Earlier this week, negotiations between the European Parliament and EU Member States about potentially extending a voluntary version of the 'Chat Control' regulation concluded without an agreement.
Digital freedom fighter and former German MEP Patrick Breyer (Pirate Party) spoke of a "triumph" for civil society.
"We have stopped a broken and illegal system. Just as the postal service is not allowed to simply open our physical letters, the indiscriminate scanning of our private digital messages must remain strictly off-limits," he said.
With service providers facing different rules in different countries due to a lack of harmonisation at the EU level, voluntary detection and reporting by digital companies has proved insufficient.

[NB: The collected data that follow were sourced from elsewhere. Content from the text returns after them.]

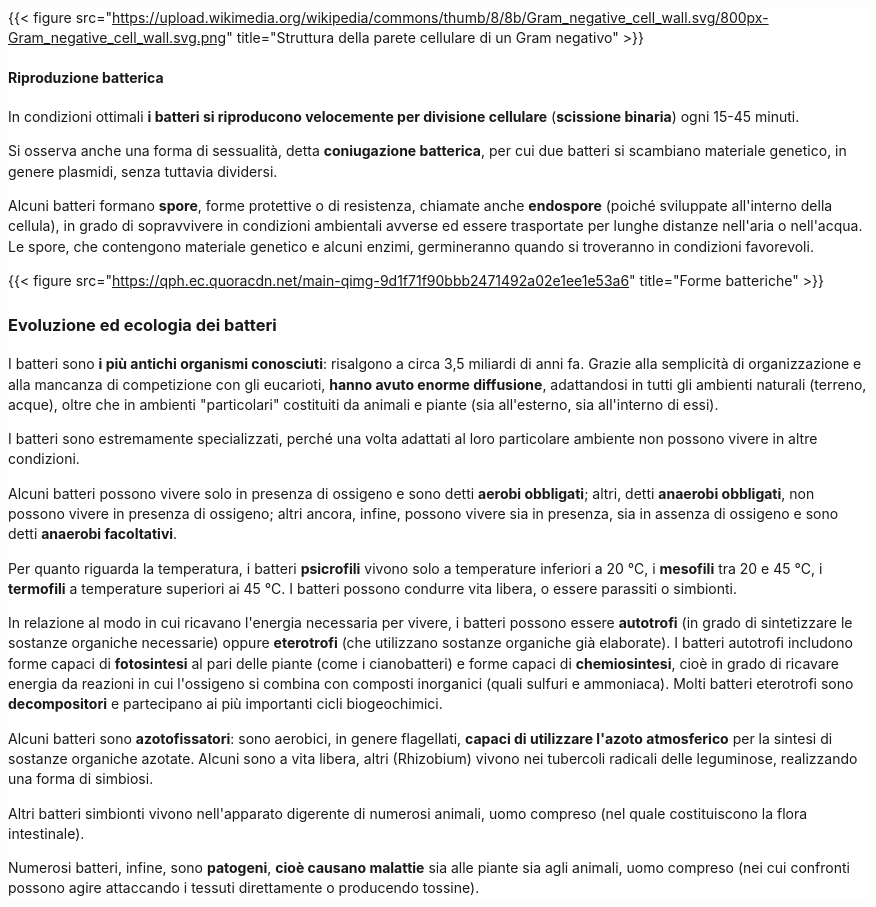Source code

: {{< figure src="https://upload.wikimedia.org/wikipedia/commons/thumb/8/8b/Gram_negative_cell_wall.svg/800px-Gram_negative_cell_wall.svg.png" title="Struttura della parete cellulare di un Gram negativo" >}}

#### Riproduzione batterica

In condizioni ottimali **i batteri si riproducono velocemente per divisione cellulare** (**scissione binaria**) ogni 15-45 minuti.

Si osserva anche una forma di sessualità, detta **coniugazione batterica**, per cui due batteri si scambiano materiale genetico, in genere plasmidi, senza tuttavia dividersi.

Alcuni batteri formano **spore**, forme protettive o di resistenza, chiamate anche **endospore** (poiché sviluppate all'interno della cellula), in grado di sopravvivere in condizioni ambientali avverse ed essere trasportate per lunghe distanze nell'aria o nell'acqua. Le spore, che contengono materiale genetico e alcuni enzimi, germineranno quando si troveranno in condizioni favorevoli.

{{< figure src="https://qph.ec.quoracdn.net/main-qimg-9d1f71f90bbb2471492a02e1ee1e53a6" title="Forme batteriche" >}}

### Evoluzione ed ecologia dei batteri

I batteri sono **i più antichi organismi conosciuti**: risalgono a circa 3,5 miliardi di anni fa. Grazie alla semplicità di organizzazione e alla mancanza di competizione con gli eucarioti, **hanno avuto enorme diffusione**, adattandosi in tutti gli ambienti naturali (terreno, acque), oltre che in ambienti "particolari" costituiti da animali e piante (sia all'esterno, sia all'interno di essi).

I batteri sono estremamente specializzati, perché una volta adattati al loro particolare ambiente non possono vivere in altre condizioni.

Alcuni batteri possono vivere solo in presenza di ossigeno e sono detti **aerobi obbligati**; altri, detti **anaerobi obbligati**, non possono vivere in presenza di ossigeno; altri ancora, infine, possono vivere sia in presenza, sia in assenza di ossigeno e sono detti **anaerobi facoltativi**.

Per quanto riguarda la temperatura, i batteri **psicrofili** vivono solo a temperature inferiori a 20 °C, i **mesofili** tra 20 e 45 °C, i **termofili** a temperature superiori ai 45 °C. I batteri possono condurre vita libera, o essere parassiti o simbionti.

In relazione al modo in cui ricavano l'energia necessaria per vivere, i batteri possono essere **autotrofi** (in grado di sintetizzare le sostanze organiche necessarie) oppure **eterotrofi** (che utilizzano sostanze organiche già elaborate). I batteri autotrofi includono forme capaci di **fotosintesi** al pari delle piante (come i cianobatteri) e forme capaci di **chemiosintesi**, cioè in grado di ricavare energia da reazioni in cui l'ossigeno si combina con composti inorganici (quali sulfuri e ammoniaca). Molti batteri eterotrofi sono **decompositori** e partecipano ai più importanti cicli biogeochimici.

Alcuni batteri sono **azotofissatori**: sono aerobici, in genere flagellati, **capaci di utilizzare l'azoto atmosferico** per la sintesi di sostanze organiche azotate. Alcuni sono a vita libera, altri (Rhizobium) vivono nei tubercoli radicali delle leguminose, realizzando una forma di simbiosi.

Altri batteri simbionti vivono nell'apparato digerente di numerosi animali, uomo compreso (nel quale costituiscono la flora intestinale).

Numerosi batteri, infine, sono **patogeni**, **cioè causano malattie** sia alle piante sia agli animali, uomo compreso (nei cui confronti possono agire attaccando i tessuti direttamente o producendo tossine).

While a compromise between the Parliament and Member States is meant to be voted on at a plenary session on 26 March in Brussels, no agreement has been reached.
Illustration picture shows apps including social media platforms on a phone. Credit: Belga/Bruno Fahy
Without an agreement next week, US tech giants such as Meta, Google, and Microsoft will have to stop indiscriminately scanning the private chats and photos of European citizens starting 4 April.
The Cyprus Presidency of the Council of the EU, which is leading the negotiations on behalf of the Member States, warned that the deadlock would create a gap – potentially hindering efforts to rescue victims and prosecute offenders.
Member States have blamed the European Parliament for the stalemate, which insisted that the exemption should not apply to encrypted end-to-end communications.
Additionally, the Parliament demands that the analysis of private messages be restricted to content that was already identified by authorities, or users flagged by law enforcement.
This, however, limits the scope of the regulation in ways that render it "ineffective" for most Member States, they said.
Now what?
The European Parliament and EU Member States are continuing negotiations on a permanent child protection regulation. While EU governments are once again demanding supposedly "voluntary" mass scans, the EU Parliament is now championing a new approach: platforms should be obliged to protect children directly through safe design.
With these 'Security by Design' features, apps would be required to technically prevent sexual approaches to children (grooming) through strict default settings and warning features.
Additionally, the approach states that illegal material on the open web (and the darknet) must be actively tracked down and destroyed at the source via strict, immediate takedown obligations.
"Flooding our police with false positives from mass surveillance does not save a single child from abuse," said Breyer, who called the failed negotiations "a clear stop sign to this surveillance mania."
"Indiscriminate mass scanning of our private messages must finally give way to truly effective child protection that respects fundamental rights," he said. "That is what truly protects children."
The Brussels Times contacted the Cyprus Presidency of the Council of the EU for comment, but did not receive a reply by the time of publication.